Las Cruces demonstrators begin their occupation.

Saturday, Oct. 29

The City of Albuquerque says demonstrators are welcome in city parks but only when they’re open. Protesters can’t stay overnight.

Denver police try to remove tents at Civic Center Park, which results in a violent clash. About 20 people are arrested. Most get out of jail the next day.

Sunday, Oct. 30

Occupiers agree to apply for permit to hold daily general assembly meetings at UNM.

Monday, Oct. 31

• The ACLU of New Mexico brokers a deal between demonstrators and UNM. (Un)occupy Albuquerque can hold outdoor activities on weekdays from 5 to 10 p.m. through Friday, Nov. 4, at Yale Park. The protesters can also meet from 11 a.m. to 5 p.m. on Saturday and Sunday.
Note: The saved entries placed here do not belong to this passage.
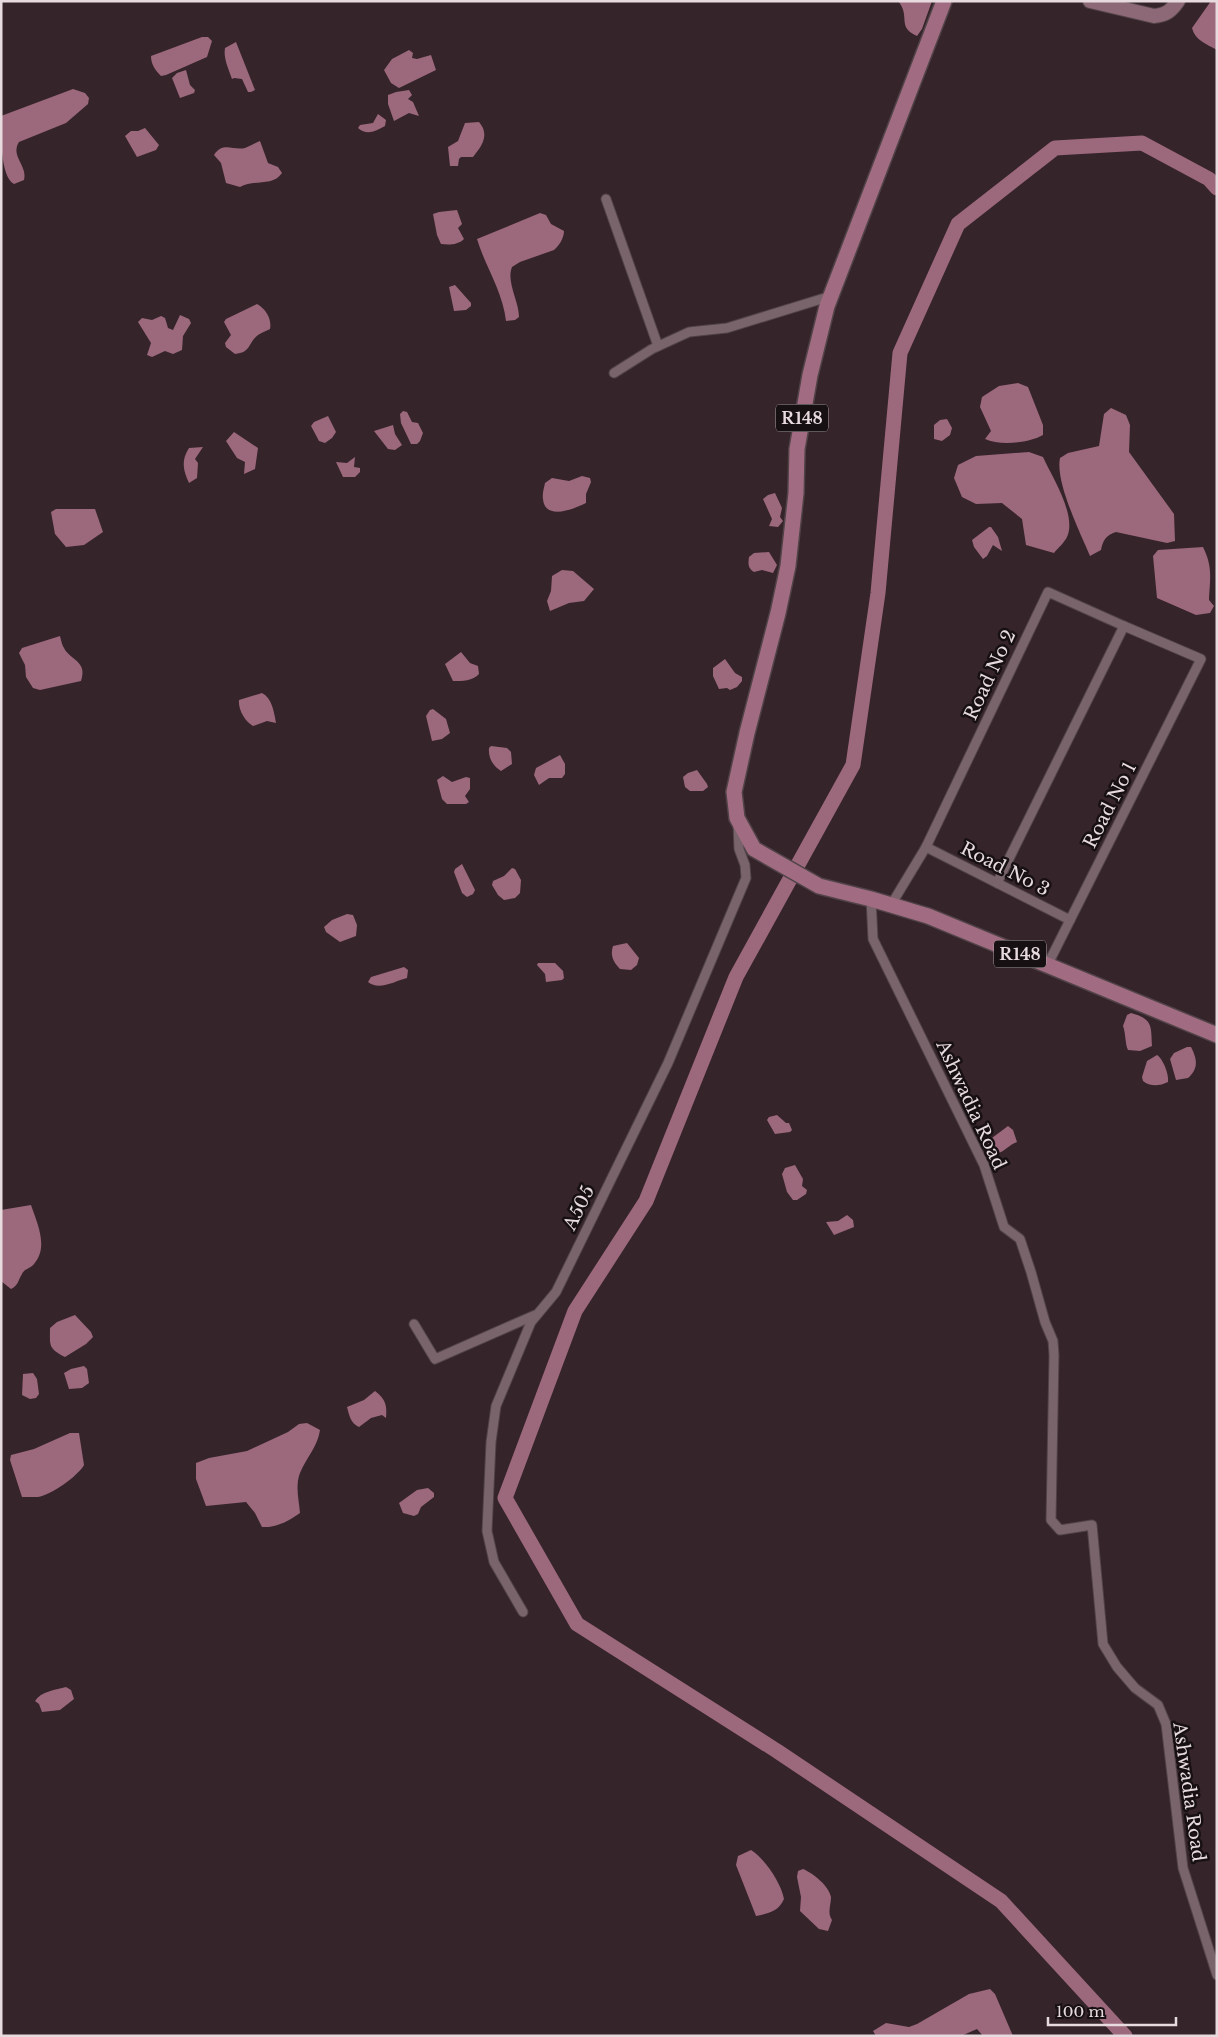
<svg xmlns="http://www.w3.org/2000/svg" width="1218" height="2037" font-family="'Libre Baskerville',serif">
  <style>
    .water { fill: #9c687c }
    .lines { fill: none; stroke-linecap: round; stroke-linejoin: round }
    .river { stroke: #9c687c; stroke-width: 15 }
    .minor-casing { stroke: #514348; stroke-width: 11 }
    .secondary-casing { stroke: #514348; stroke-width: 16 }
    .primary-casing { stroke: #514348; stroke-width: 18 }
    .minor { stroke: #79646b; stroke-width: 9 }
    .secondary { stroke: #8d6876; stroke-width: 14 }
    .primary { stroke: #a16c81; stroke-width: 15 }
    .labels { text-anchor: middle; stroke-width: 5; stroke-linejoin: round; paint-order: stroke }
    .shield { fill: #171013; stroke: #a99ea2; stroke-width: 1 }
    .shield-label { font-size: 16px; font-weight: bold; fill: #e7dbdf }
    .street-label { font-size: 18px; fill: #e7dbdf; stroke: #171013 }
  </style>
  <rect width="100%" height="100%" fill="#35242a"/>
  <g class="water">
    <path d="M898,1H932L922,29L917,36C896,27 911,16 898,1Z"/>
    <path d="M1211,1H1217V50C1206,44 1195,40 1192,28Z"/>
    <path d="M202,37H208L212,41L207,57L166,75L161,76C155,70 151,64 151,56Z"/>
    <path d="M236,42L255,90L251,92H248L242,79L234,78L232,79C229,70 223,58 225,48Z"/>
    <path d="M409,50L413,53L412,58L417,59L431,55L436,70L399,88L391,83L384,70L392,59Z"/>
    <path d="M186,70L190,85L195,90L194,93L180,98L172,78L177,73Z"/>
    <path d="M73,89L85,93L89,98L88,104L66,123L19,142C10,156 28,166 24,180L14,184C0,177 1,133 1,116Z"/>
    <path d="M409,90L412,95L408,99L413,102L419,116L409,113L394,121L388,104V95L396,92Z"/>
    <path d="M378,114L386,120L385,126C376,131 367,136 358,128L360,125L373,123Z"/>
    <path d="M479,122C490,135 482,146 473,157H461L459,159L458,166H450L448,147L458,141L465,123Z"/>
    <path d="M145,128L159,145L156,150L137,157L125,136L131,131H138Z"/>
    <path d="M260,141L268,163L278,167L282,173C273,187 253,179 240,187L226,183L221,163L214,155C223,141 233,151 245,148C250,146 255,143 260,141Z"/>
    <path d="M457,210L462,224L458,228L464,239C458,245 449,245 441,244L437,235L433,214L439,212Z"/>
    <path d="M540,213L546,215L551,224L564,231C564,238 559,246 554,250L520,262L512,267C506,282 519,301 519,317L515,320L506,321C503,292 485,266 477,239Z"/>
    <path d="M455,285L471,303V306L466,310L454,311L449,287Z"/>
    <path d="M257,304C266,309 272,319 270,329C266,331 261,333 258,335C247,344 252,352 235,354L226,347L225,343L231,335L224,322L226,319Z"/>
    <path d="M180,315L189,319L191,323L183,336L182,350L173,354L165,351L152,357L147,355L151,343L138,322L142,318L152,320L161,316L165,318L168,328L173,330Z"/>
    <path d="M1018,383L1028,387L1043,425V435C1029,443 1000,446 985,439L991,431L980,407L982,397L999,386Z"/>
    <path d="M1111,408L1126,415L1130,425L1129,452L1174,514L1175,541L1167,543L1116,532C1106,535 1103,540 1101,550L1090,556C1080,532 1055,482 1060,458L1068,453L1099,446L1104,414Z"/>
    <path d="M403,411L407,412L412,422L418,423L423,433L420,441L417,444H411L401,423L400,414Z"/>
    <path d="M328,416L336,432L332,438L325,443L319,441L311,426L314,422Z"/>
    <path d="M947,419L952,428L950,435L942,441L934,439V425L940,420Z"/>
    <path d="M393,425L395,434L402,445L395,450L388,449L374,431Z"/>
    <path d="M234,432L258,448L255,469L244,474L245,462L237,458L226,441Z"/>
    <path d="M203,447L195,459L198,463L197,478L189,483C183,470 181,460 189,448Z"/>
    <path d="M1029,452L1043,457C1052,477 1077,515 1067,537C1064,543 1058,548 1054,553L1026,545L1022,519L1002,503L976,504L962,497L954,478L958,465L976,456Z"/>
    <path d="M355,457L354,467L360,468V472L355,477H343L336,462L347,463Z"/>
    <path d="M582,476L590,478L591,482L586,494V503C574,509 545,521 543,499C542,494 544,488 545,483L552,478L569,481Z"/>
    <path d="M775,493L782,508L780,517L783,521L778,527L769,526L772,519L763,499L768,495Z"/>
    <path d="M56,509H95L103,532L84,545L66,547L55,534L51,512Z"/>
    <path d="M989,527H991L998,537L1002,551L993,545L987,556L983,559L974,547L972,540Z"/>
    <path d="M1203,547C1213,567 1210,579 1209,600L1214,606L1210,613L1196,615L1157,598L1153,556L1158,550Z"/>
    <path d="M769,552L777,565L773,573L762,570L754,572C748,568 748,564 749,557L754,553Z"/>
    <path d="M562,570L573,571L594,589L584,601L569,603L550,611L547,601L551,591L552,576Z"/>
    <path d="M60,636C61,640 62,645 64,648C70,660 88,661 81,681L40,690L33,688L26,677L25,665L19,653L22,648Z"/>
    <path d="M461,652L470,663L478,666L479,674C473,681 462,681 453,681L445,664Z"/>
    <path d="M725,659L735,673L742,677V681L737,687L730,690L727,688L719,689L713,676V668Z"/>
    <path d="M262,693C272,698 274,712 276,723L267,721L253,726C245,721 238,710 239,700Z"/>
    <path d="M433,709L446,719L450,733L442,739L432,741L426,716L430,710Z"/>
    <path d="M491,746L507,748L511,752L512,764L501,771C493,766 488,758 489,748Z"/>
    <path d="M560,755L565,764V774L562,778H549L539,785L534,775L536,768Z"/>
    <path d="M697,770L707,784L708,787L703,791H690L685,787L683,777L688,773Z"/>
    <path d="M443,776L452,782L466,777L470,778V789L465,796L469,802L466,804H447L442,799L437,780Z"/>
    <path d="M462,864L475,890L473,894L467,897L462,893L454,872L455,869Z"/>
    <path d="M512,868L515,869L521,880L520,893L515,898L504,900L498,895L492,885L493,881L504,876Z"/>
    <path d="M347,914L353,915L357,925L356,936L340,942L326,932L324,927L332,920Z"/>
    <path d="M627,943L639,958L637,965L631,970L620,969C613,962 610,955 613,946Z"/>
    <path d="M538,963H555L563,971L564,978L562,980L546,982L545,974L537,965Z"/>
    <path d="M404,967L408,970L407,978C395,981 379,991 368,982L371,977Z"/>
    <path d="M1131,1013C1153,1019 1151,1026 1152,1046L1140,1051L1128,1050C1125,1045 1126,1034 1123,1026L1127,1015Z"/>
    <path d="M1187,1047H1191C1197,1059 1199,1068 1188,1078L1176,1080L1170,1059L1174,1053Z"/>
    <path d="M1157,1055C1163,1059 1169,1074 1168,1082C1160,1086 1150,1087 1143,1081L1142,1077L1147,1061Z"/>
    <path d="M777,1115L786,1123H789L792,1130L790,1132L775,1134L767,1120L769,1117Z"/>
    <path d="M1008,1126L1013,1130L1017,1142C1007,1145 1000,1159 989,1151L988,1141Z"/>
    <path d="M795,1165L803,1179L802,1186L807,1190L806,1194L797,1200H793L787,1192L782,1174L785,1168Z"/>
    <path d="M31,1205C37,1223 49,1247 34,1264C31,1268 24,1269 22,1274C18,1280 19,1285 11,1289L1,1281V1210Z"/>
    <path d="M847,1215L853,1220L854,1227L834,1235L826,1222L838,1221Z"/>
    <path d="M75,1315L91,1332L93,1337L86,1344L65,1357C48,1348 50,1346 50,1328L57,1322Z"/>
    <path d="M84,1366L87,1369L89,1383L82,1388L69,1389L64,1373L71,1369Z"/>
    <path d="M33,1373L37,1379L39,1394L36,1398L30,1399L22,1395L23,1374Z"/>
    <path d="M375,1391C386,1399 387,1406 386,1418L382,1415L371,1418L359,1427C350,1423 349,1414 347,1407L364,1400Z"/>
    <path d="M307,1423L320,1430C318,1446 306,1458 300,1473C295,1486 299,1500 300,1513C289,1521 276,1528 262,1527L255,1513L246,1502L206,1506L196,1479V1463L209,1458L247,1451L288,1432L299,1424Z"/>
    <path d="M70,1433H79L84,1465C78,1476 51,1495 38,1497C33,1497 27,1497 22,1497L10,1460L11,1455L34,1449Z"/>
    <path d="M428,1488L434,1493V1497L421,1507L418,1514L414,1516L403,1513L399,1503L417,1490Z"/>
    <path d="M66,1687L71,1690L74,1699L60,1710L42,1712L39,1704L35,1701C41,1691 56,1690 66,1687Z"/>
    <path d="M751,1850C765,1859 781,1883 784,1899C778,1912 769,1913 756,1916L736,1865L738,1856Z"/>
    <path d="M803,1869C813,1873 829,1886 831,1897C831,1905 827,1913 832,1920L828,1931L819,1929L800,1911L801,1897L797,1877L798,1871Z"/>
    <path d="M990,1989L995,1994L1013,2036H983L977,2029L961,2036H876L873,2031L886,2023L909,2027L917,2024L969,1994Z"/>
  </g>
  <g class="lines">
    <path class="river" d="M1125,2036L1001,1901L777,1751L577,1624L505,1498L575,1311L646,1201L736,977L853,765L878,593L900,353L958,224L1055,148L1142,143L1209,179L1217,188"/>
    <g class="minor-casing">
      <g id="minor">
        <path d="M606,199L658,346"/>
        <path d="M614,373L652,349L689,332L727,328L831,296"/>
        <path d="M926,847L1070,920"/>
        <path d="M997,883L1124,626L1201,659L1047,966"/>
        <path d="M871,899L873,939L984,1165L1004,1227L1020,1239L1031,1272L1045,1322L1053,1341L1054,1355L1051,1520L1060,1530L1092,1525L1103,1644L1117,1667L1135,1688L1158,1705L1166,1724L1183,1868L1217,1975"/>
        <path d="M891,905L926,847L1048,592L1124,626"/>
        <path d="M414,1324L435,1359L535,1315"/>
        <path d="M523,1612L494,1562L487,1531L491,1442L496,1406L531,1322L556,1292L668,1063L746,878L745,865L739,849L738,825"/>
      </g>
    </g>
    <g class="secondary-casing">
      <path id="secondary" d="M1090,1L1154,16C1166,15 1171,11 1178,1"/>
    </g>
    <g class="primary-casing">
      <path id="primary" d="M944,1L827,306L810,375L797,449L796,493L788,566L778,613L747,733L734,792L737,818L754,849L819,886L871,899L928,916L1217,1035"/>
    </g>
    <use href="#minor" class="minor"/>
    <use href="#secondary" class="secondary"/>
    <use href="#primary" class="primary"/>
  </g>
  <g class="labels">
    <g class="shield">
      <rect x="776" y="404.5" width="52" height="27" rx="4"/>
      <rect x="994" y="940.5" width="52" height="27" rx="4"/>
    </g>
    <g class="shield-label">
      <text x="802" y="424">R148</text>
      <text x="1020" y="960">R148</text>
    </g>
    <g class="street-label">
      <text transform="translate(990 675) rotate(-65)" y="6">Road No 2</text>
      <text transform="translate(1110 805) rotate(-63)" y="6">Road No 1</text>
      <text transform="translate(1005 869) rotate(27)" y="6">Road No 3</text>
      <text transform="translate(971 1105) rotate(65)" y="6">Ashwadia Road</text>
      <text transform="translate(579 1208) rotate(-64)" y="6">A505</text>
      <text transform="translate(1189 1792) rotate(82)" y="6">Ashwadia Road</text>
    </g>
  </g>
  <rect width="1218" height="2037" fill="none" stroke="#e7dbdf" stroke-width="5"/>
  <path d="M1048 2017v8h128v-8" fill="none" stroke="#e7dbdf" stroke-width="2.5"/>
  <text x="1056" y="2017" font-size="15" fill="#e7dbdf" stroke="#171013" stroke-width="4" paint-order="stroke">100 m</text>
</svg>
Food, electricity and amplified sound are banned, says spokesperson Blair.

Occupy Oakland calls for a general citywide strike to take place on Wednesday, Nov. 2. Fifteen crates of medical supplies are returned to the camp after being confiscated on Tuesday.

• Occupy Rio Rancho kicks up at 7 a.m., demonstrating at Southern and Unser for the morning commute.

Tennessee says it won’t enforce a curfew on the Occupy Nashville protesters in the capital. Since Thursday, the curfew has been used as grounds to arrest more than 50 people. Demonstrators take Gov. Bill Haslam to federal court and request a restraining order, saying the curfew and the resulting arrests violate the First Amendment.

Tuesday, Nov. 1

• (Un)occupy Albuquerque protester Sebastian Pais completes a full week of fasting. He’s living on OJ and broth and says he will continue his hunger strike until UNM President David Schmidly agrees to talk with demonstrators.